(Collected data)

★ ★ ★ ★

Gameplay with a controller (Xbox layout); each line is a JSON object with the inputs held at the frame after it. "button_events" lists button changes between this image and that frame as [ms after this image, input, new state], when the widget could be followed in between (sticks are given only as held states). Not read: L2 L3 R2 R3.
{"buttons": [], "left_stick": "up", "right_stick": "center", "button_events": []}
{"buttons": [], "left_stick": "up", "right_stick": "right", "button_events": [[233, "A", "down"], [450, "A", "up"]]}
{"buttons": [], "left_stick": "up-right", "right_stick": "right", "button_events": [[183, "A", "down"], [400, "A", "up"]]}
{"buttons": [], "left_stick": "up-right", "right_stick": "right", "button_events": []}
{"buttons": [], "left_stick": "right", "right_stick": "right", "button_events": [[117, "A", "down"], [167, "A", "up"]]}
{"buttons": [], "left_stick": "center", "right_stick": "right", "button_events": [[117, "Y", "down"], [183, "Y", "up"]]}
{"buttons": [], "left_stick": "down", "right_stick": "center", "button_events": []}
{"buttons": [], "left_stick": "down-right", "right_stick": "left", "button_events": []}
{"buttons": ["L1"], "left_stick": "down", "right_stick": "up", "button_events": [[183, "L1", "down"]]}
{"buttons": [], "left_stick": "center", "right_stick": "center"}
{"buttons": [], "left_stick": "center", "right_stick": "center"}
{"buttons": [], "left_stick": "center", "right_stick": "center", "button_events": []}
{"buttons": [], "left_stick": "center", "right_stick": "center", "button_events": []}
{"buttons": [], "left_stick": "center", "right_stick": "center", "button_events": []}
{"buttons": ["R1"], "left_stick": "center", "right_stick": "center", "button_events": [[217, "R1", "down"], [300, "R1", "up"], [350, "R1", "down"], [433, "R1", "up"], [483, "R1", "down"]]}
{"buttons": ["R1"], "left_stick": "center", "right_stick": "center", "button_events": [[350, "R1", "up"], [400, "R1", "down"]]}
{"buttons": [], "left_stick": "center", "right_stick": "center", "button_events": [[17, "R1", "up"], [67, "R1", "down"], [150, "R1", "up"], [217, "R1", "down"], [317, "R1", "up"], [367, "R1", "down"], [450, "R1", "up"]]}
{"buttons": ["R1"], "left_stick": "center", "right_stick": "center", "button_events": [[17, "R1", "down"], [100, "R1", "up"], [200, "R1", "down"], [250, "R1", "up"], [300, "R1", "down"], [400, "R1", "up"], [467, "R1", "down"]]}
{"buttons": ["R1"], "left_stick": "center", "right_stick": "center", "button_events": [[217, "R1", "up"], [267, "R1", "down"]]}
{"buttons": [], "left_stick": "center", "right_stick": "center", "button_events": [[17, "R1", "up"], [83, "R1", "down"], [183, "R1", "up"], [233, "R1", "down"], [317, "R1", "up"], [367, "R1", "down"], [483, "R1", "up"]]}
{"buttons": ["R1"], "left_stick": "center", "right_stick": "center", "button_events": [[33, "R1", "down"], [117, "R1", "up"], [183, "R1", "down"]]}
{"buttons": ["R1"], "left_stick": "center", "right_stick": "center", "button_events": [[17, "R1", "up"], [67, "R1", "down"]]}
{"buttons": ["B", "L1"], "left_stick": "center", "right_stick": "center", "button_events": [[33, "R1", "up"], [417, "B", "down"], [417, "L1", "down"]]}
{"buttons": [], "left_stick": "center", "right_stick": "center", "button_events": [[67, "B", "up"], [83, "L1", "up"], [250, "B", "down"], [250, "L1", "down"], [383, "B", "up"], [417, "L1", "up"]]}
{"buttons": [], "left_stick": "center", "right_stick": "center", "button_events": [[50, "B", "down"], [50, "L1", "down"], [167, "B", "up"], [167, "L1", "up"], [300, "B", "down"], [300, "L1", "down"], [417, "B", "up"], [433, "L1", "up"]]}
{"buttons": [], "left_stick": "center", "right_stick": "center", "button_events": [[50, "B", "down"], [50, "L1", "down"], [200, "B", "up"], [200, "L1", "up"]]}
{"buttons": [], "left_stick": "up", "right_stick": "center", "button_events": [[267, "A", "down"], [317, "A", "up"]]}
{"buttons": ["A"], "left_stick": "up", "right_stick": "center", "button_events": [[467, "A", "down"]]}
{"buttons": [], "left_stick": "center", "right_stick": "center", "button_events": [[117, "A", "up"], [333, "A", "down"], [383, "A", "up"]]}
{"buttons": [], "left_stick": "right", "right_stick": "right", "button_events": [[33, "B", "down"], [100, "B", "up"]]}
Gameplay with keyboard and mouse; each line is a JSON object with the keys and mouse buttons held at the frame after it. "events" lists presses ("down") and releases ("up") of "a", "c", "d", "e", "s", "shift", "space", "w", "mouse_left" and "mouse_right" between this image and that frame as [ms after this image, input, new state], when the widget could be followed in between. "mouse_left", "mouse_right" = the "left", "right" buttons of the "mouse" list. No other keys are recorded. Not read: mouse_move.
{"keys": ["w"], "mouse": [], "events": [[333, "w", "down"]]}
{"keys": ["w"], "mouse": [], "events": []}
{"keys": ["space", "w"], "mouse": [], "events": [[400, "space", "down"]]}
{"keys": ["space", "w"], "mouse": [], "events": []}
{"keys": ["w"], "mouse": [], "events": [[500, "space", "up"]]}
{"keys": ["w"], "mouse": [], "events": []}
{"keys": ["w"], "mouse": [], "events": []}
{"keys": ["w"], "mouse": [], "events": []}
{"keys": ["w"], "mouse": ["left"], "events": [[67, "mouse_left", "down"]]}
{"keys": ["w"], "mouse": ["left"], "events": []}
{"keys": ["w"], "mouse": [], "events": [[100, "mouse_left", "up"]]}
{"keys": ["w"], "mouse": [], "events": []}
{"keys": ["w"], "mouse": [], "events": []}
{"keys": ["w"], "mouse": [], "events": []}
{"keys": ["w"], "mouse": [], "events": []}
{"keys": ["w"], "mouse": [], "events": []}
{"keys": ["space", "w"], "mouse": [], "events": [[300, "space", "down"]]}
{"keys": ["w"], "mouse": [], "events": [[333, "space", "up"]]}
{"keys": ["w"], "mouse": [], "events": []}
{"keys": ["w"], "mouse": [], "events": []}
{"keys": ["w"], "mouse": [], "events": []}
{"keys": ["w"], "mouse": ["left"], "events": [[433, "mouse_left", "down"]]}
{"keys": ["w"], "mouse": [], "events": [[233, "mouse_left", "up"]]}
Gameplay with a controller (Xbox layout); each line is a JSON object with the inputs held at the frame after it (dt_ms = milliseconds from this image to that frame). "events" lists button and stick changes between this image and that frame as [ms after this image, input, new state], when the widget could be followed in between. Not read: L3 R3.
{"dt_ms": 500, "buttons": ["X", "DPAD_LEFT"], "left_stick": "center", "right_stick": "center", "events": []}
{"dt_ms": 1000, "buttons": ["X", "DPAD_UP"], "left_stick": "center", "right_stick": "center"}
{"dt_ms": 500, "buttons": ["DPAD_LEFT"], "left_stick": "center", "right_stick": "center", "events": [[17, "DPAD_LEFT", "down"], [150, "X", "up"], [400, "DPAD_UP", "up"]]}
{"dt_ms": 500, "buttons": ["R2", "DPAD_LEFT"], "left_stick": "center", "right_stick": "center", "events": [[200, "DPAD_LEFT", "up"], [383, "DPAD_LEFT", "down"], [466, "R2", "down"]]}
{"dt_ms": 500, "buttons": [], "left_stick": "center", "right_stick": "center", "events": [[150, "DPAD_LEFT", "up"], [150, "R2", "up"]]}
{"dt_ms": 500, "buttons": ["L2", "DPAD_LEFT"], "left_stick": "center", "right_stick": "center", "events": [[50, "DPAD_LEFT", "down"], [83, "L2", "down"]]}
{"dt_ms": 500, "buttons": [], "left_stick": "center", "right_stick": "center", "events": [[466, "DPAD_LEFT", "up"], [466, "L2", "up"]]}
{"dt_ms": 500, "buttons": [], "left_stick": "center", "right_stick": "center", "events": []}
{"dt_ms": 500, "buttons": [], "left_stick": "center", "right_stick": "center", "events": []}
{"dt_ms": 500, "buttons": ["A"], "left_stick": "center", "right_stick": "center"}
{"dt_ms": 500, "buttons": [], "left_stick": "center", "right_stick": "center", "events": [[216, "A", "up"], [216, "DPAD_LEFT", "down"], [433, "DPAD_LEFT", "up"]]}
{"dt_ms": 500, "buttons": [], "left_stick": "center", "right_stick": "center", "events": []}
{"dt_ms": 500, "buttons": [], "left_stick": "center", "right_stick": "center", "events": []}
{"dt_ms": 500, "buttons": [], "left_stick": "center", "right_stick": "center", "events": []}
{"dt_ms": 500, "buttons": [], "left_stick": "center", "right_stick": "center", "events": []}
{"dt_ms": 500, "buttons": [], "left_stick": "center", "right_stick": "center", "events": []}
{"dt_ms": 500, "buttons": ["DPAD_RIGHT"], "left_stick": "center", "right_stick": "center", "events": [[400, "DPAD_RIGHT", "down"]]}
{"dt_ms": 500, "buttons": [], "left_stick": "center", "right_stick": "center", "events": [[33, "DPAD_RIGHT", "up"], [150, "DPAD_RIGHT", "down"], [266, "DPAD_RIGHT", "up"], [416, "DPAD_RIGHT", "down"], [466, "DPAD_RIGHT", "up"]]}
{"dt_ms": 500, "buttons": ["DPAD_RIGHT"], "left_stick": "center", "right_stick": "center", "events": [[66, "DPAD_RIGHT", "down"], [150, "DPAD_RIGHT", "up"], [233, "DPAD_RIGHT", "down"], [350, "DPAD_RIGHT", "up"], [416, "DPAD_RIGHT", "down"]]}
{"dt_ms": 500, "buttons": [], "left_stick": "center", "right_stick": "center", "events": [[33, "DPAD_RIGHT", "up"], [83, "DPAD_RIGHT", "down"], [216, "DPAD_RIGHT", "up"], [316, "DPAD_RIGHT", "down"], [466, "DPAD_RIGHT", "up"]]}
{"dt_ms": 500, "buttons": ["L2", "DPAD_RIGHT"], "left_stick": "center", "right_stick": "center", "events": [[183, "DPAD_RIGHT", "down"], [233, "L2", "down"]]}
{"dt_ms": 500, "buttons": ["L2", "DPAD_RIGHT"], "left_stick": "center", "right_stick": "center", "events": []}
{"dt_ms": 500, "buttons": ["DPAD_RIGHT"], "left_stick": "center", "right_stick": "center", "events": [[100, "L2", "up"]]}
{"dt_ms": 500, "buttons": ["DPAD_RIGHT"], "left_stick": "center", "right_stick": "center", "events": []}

★ ★ ★ ★

WHAT YOU HAVE TO DO: For the records above, give the number of lines that include the string "widget", with nothing added.

ANSWER BELOW: 3